Corruption seems to be an intrinsic component of India’s economy and of its society. Although the least wealthy endure the most severe effects from the practice, they also recognize that it provides a well-trodden path out of the slums and into a better life.

And how do the youth who are to fuel India’s explosive growth in the future fare under India’s political system?

"In 2010, India spent $28.6 billion on antipoverty programs. But last year, a World Bank report revealed that 59 percent of the grain allotted for public distribution to the poor in India does not reach its intended recipients; instead, it is siphoned off by middlemen and crooked government officials and then sold on the black market. This is one reason behind the grim precariousness of life in India. Four hundred and sixty million Indians are between the ages of 13 and 35, and by 2020, the average age in India will be 29....But a vast number of the boys and girls who should become part of India's work force in the coming decades are instead dying of undernourishment. According to UNICEF, malnutrition is more common in India than in sub-Saharan Africa. One in every three malnourished children in the world lives in India. More than 2.1 million Indian children die every year before reaching their fifth birthdays; half of those die within a month of birth."

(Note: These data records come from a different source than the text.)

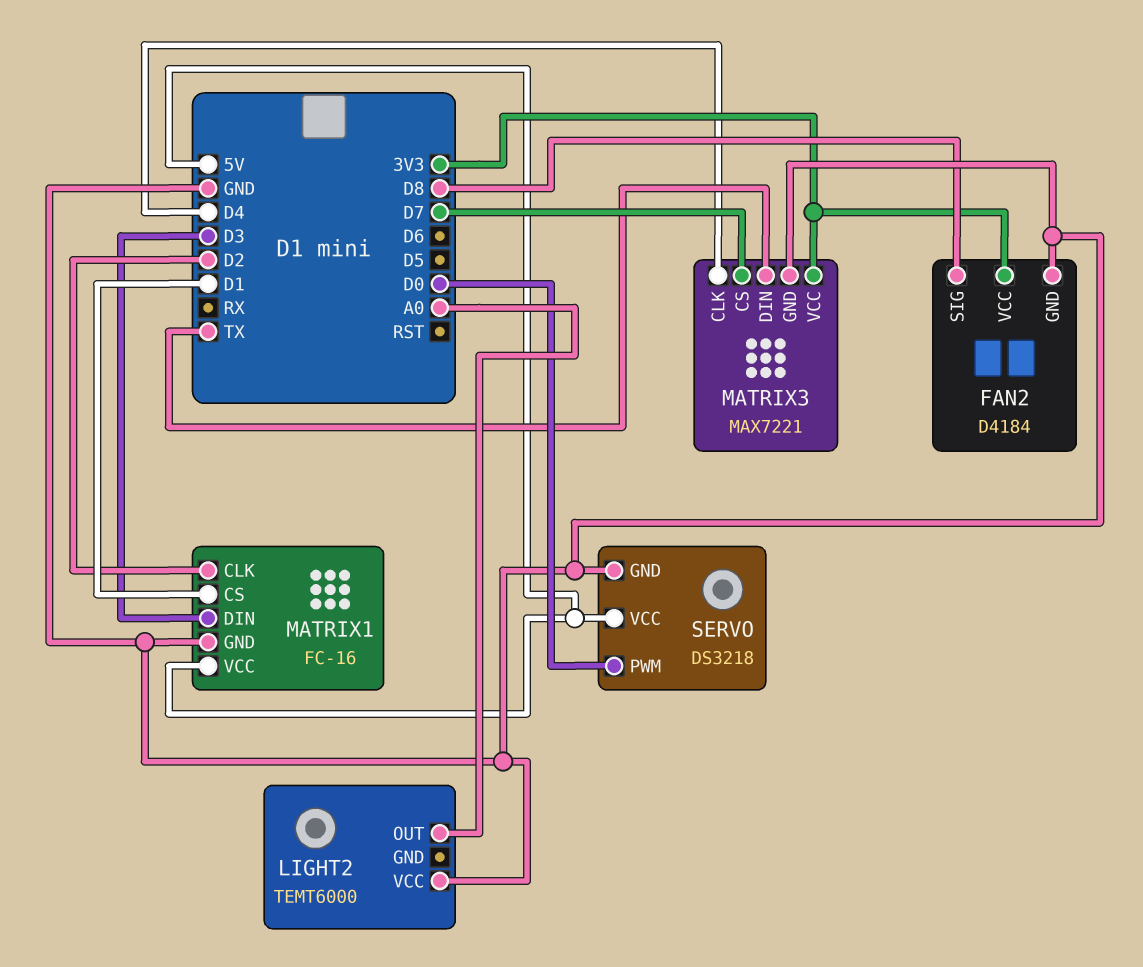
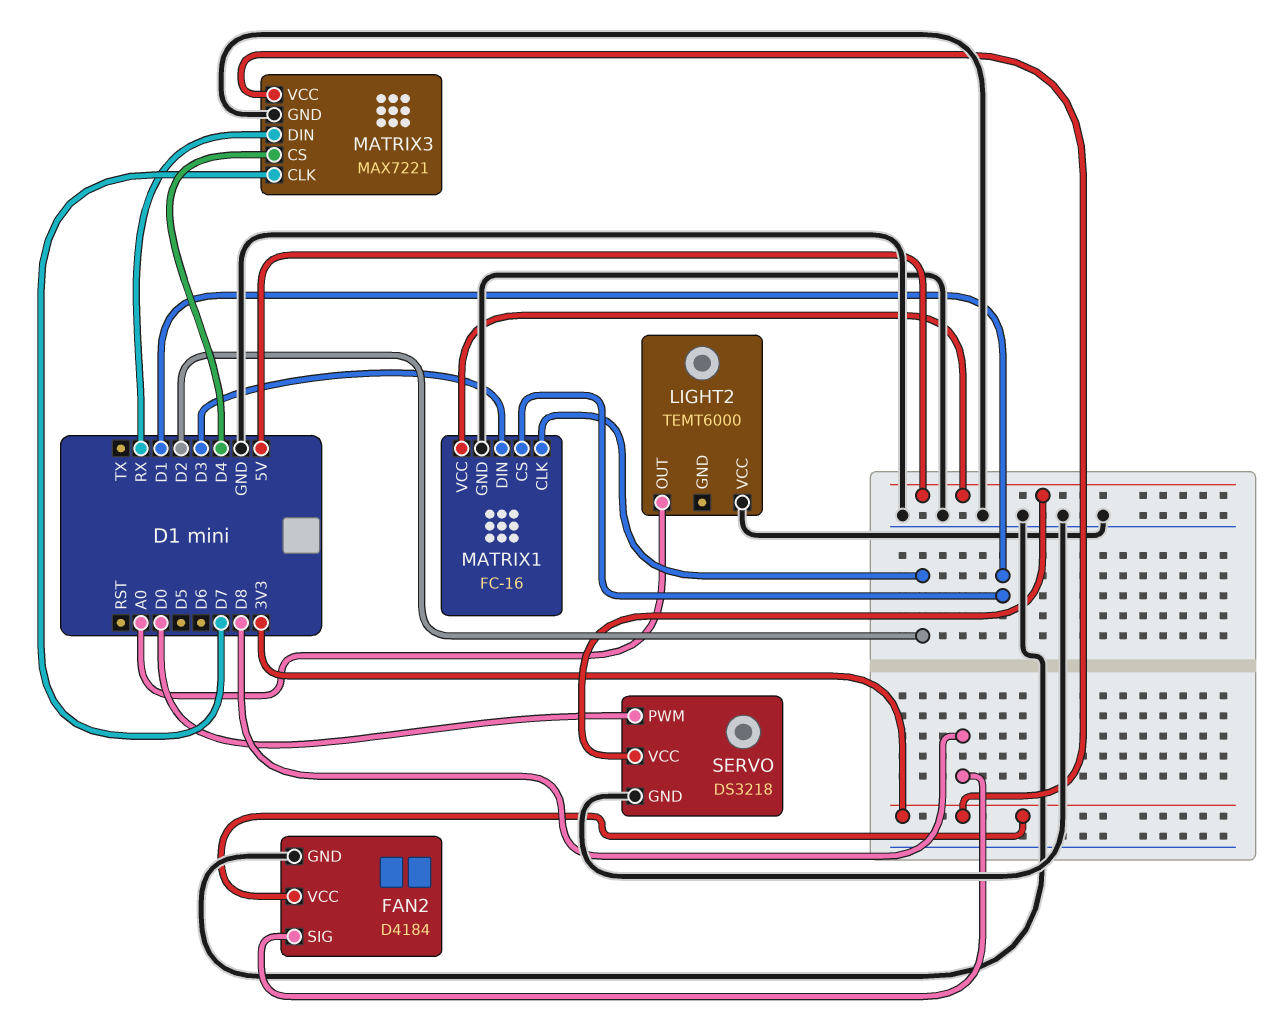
MATRIX3 pin CLK: D4 -> D7
MATRIX3 pin CS: D7 -> D4
MATRIX3 pin DIN: TX -> RX

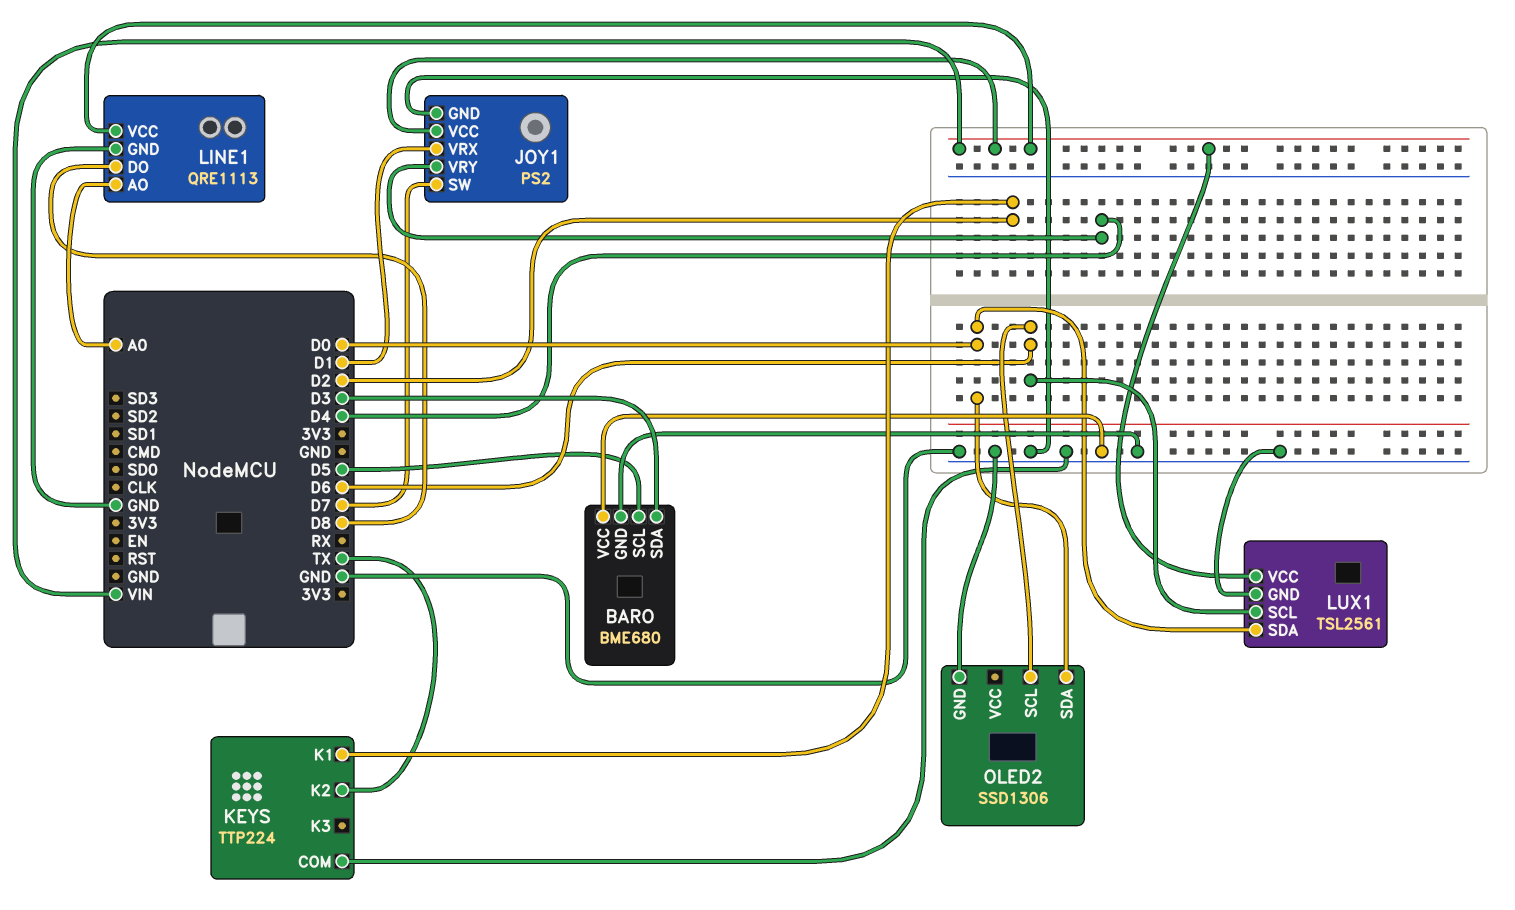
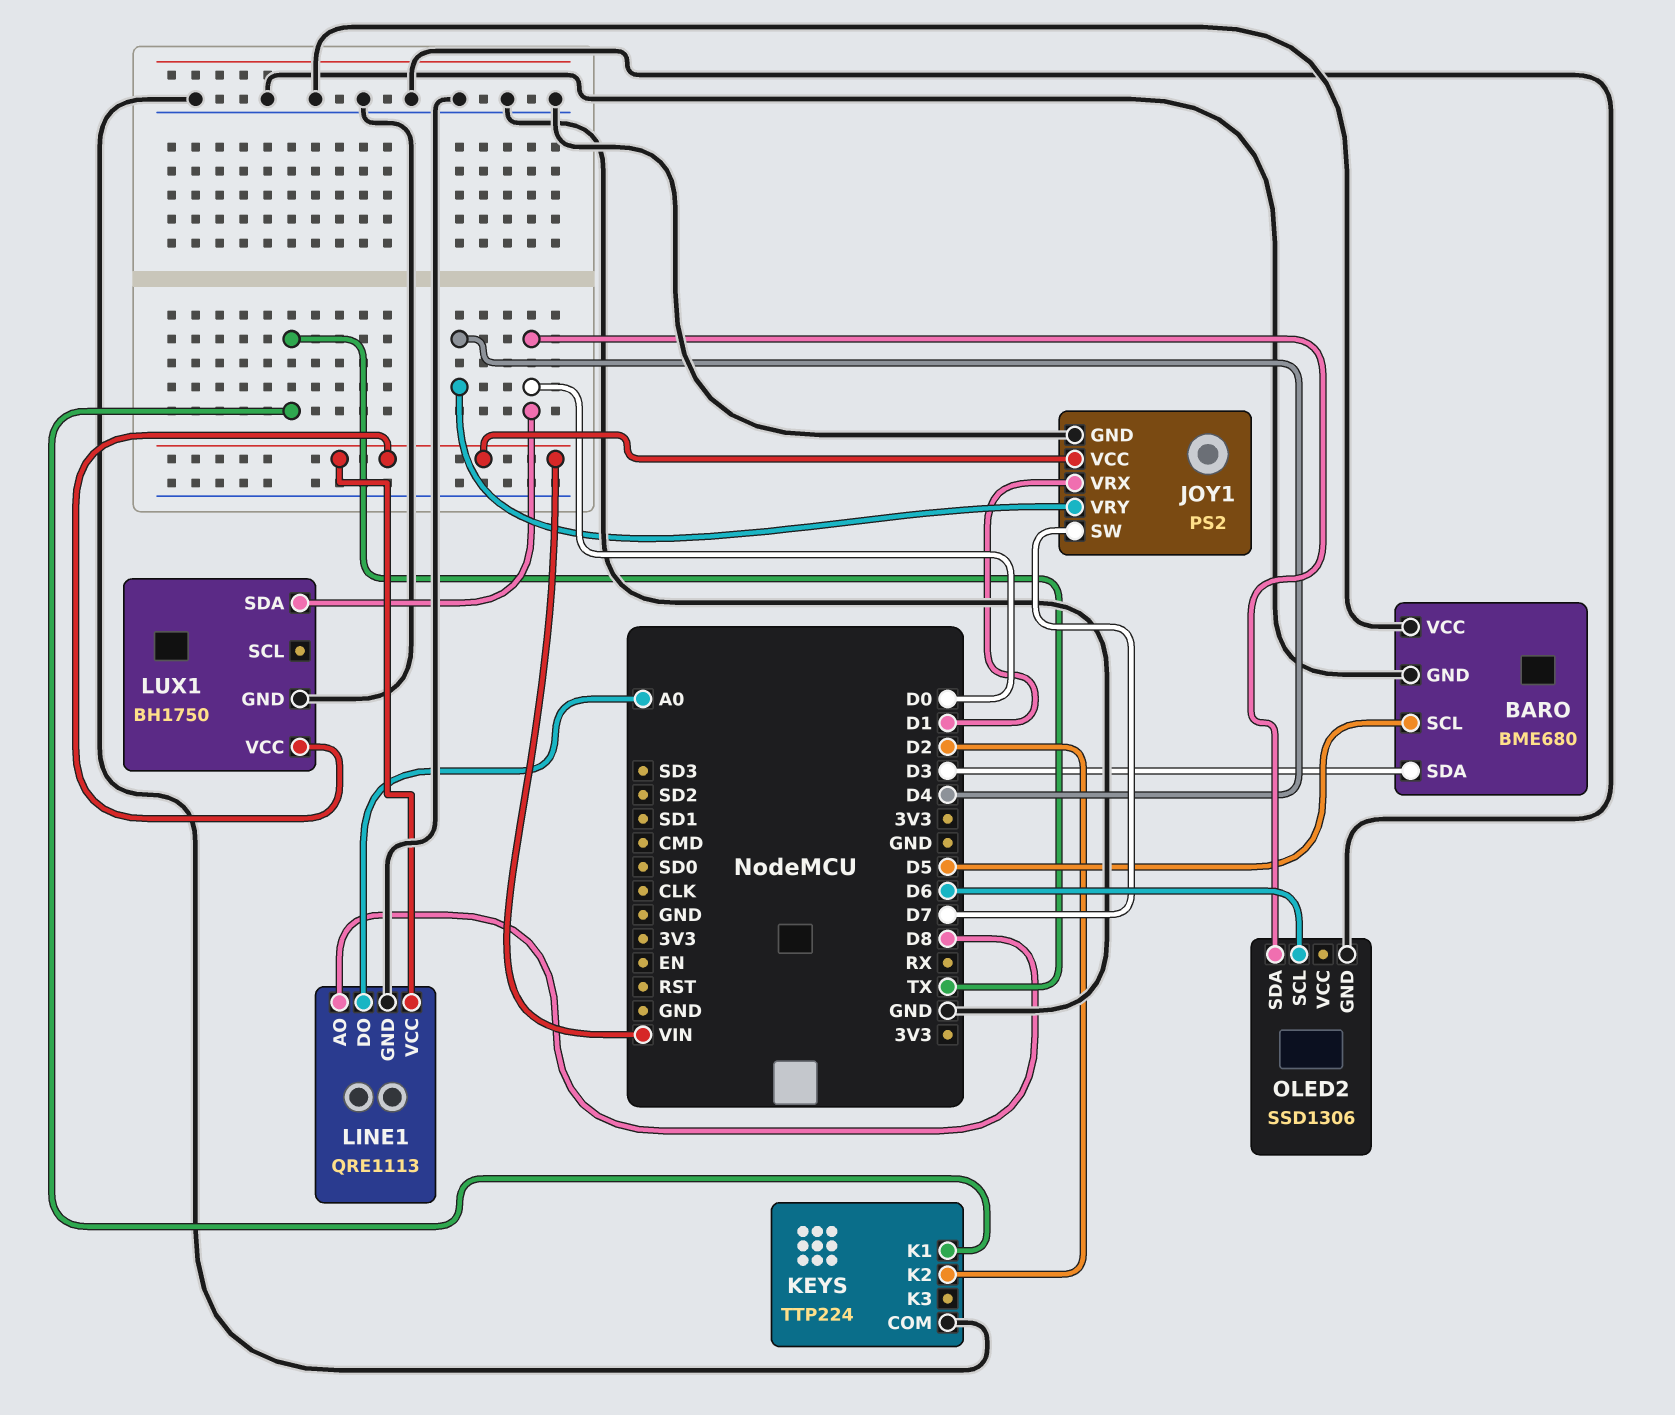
KEYS pin K1: D2 -> TX
KEYS pin K2: TX -> D2
LINE1 pin AO: A0 -> D8
LINE1 pin DO: D8 -> A0
LUX1: TSL2561 -> BH1750
LUX1 pin SCL: D6 -> none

India seems to be developing into a bimodal society and a bimodal economy. The wealthy get wealthier and experience declining fertility levels (as in most developed countries), while the poor stay poor and maintain their traditionally high levels of fertility. Good luck with making that work! And good luck with finding jobs for hundreds of millions of poorly-nourished and poorly-educated youths.

And as for the fruits of psephocracy:

"Today, no Indian politician or political party inspires public confidence, as the task of governance recedes amid the ceaseless campaigning and electoral machinations that consume the country's political classes."

"The resulting paralysis is one reason India's rulers have been unable to make progress on the violent domestic conflicts that have cost thousands of lives and hundreds of millions of dollars: the occupation of disputed Kashmir, the insurgencies in the northeast, and the Maoist-led rebellion across the forests of central India. Nor have they been able to overhaul the country's crumbling infrastructure, increase its agricultural productivity, expand health care to its most vulnerable citizens, or reform its brutal police departments and inefficient criminal-justice system."

If India and China are in a competition, a wise betting person would place their money on China.